Work task 1:
Reproduce the passage from the comments on Pope Paul VI and Humanae Vitae, starting at "One also has" and ending at "atheist (Jennifer Fulwiler)".
Work task 2:
Carry on the comments about Pope Paul VI and Humanae Vitae from their last sentence.

Selected text:

►

I am surprised not to find an article on the beatification of Pope Paul VI on America? Especially since Pope Francis seems to have so much respect for this holy man. Moreover, the synod has just given a ringing endorsement of his teaching in Humanae Vitae - >97% for the Relatio's para. 18 had 175 positive votes (placet) and 5 opposed (non placet). A huge majority, by any standards. Here is a news report from the Vatican.

One also has to thank Blessed Pope Paul VI for the many converts to the Church motivated by his encyclical. Scott and Kimberly Hahn converted from Protestantism and here is a link to one from an atheist (Jennifer Fulwiler)

Michael Barberi | 10/19/2014 - 7:29pm

Well, at least Pope Francis would like to see a 2/3rds majority on such issues facing the family. Paul VI had a 75% majority of his bishops in favor of contraception in a marriage for good reasons, but choose to say in HV 6 that he did not accept the majority report conclusions because there was not complete agreement among the members (e.g., there was not a 100% agreement among the members/bishops of the Pontifical Birth Control members). In contradiction, With respect to Humanae Vitae, Paul VI choose to accept the philosophy and theology of one man, Cardinal Karol Wojtyla, in particular his inseparability principle that was never mentioned by any pope, bishop or theologian before 1960 when it appeared in Wojtyla's 1960 book "Love and Responsibility". This is a far cry from a 67%, 75% or 100% majority vote of bishops.

We will have to wait until late 2015 to find out what Pope Francis will do with the final report of the Synod on the Family. My predication is that we will see the ban lifted on the Sacraments of Reconciliation and Eucharistic Reception for the divorced and remarried, as well as some other pastoral changes governing the other issues under consideration.

◄

[Extracted page text listing]

►

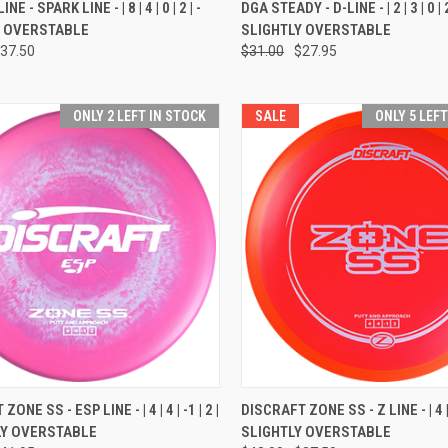
CK VIEW
VIEW OPTIONS
QUICK VIEW
VIEW 
NE - SPARK LINE - | 8 | 4 | 0 | 2 | -
DGA STEADY - D-LINE - | 2 | 3 | 0 | 2
Y OVERSTABLE
SLIGHTLY OVERSTABLE
re
Compare
37.50
$31.00
$27.95
ONLY 2 LEFT IN STOCK
SALE
ONLY 5 LEF
CK VIEW
VIEW OPTIONS
QUICK VIEW
VIEW 
ONE SS - ESP LINE - | 4 | 4 | -1 | 2 |
DISCRAFT ZONE SS - Z LINE - | 4 | 4 
LY OVERSTABLE
SLIGHTLY OVERSTABLE
re
Compare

◄

Response 1:
One also has to thank Blessed Pope Paul VI for the many converts to the Church motivated by his encyclical. Scott and Kimberly Hahn converted from Protestantism and here is a link to one from an atheist (Jennifer Fulwiler)

Response 2:
Tim O'Leary | 10/19/2014 - 2:33pm

Why would Gerald O'Connell assume that a vote for more study was a vote in favor of some preordained outcome? Or, why would he assume that a vote in one direction was a vote for Pope Francis? The Pope may well have not made his mind up on what exactly he will decide. Moreover, Pope Francis urged all the bishops to speak their mind. Didn't he mean it? Surely he wants to be informed fully before he prays for the Holy Spirit to protect him from making an error, even if a pastoral one. Blessed Pope Paul VI had a majority advise him and then, after prayer and inspiration by the Holy Spirit, he wrote HV the way he did. This article is a very political way of looking at the synod, as if these things could be decided by majority vote. The Catholic Church is not the Anglican Church. We are not orphans. The Holy Spirit is in charge, no man is.

From his remarkable final speech, I note two things in two quotes: 1) he thanked the Bishops for expressing themselves as the Holy Spirit moved them, and 2) he noted they have a year of spiritual discernment to determine what should be done.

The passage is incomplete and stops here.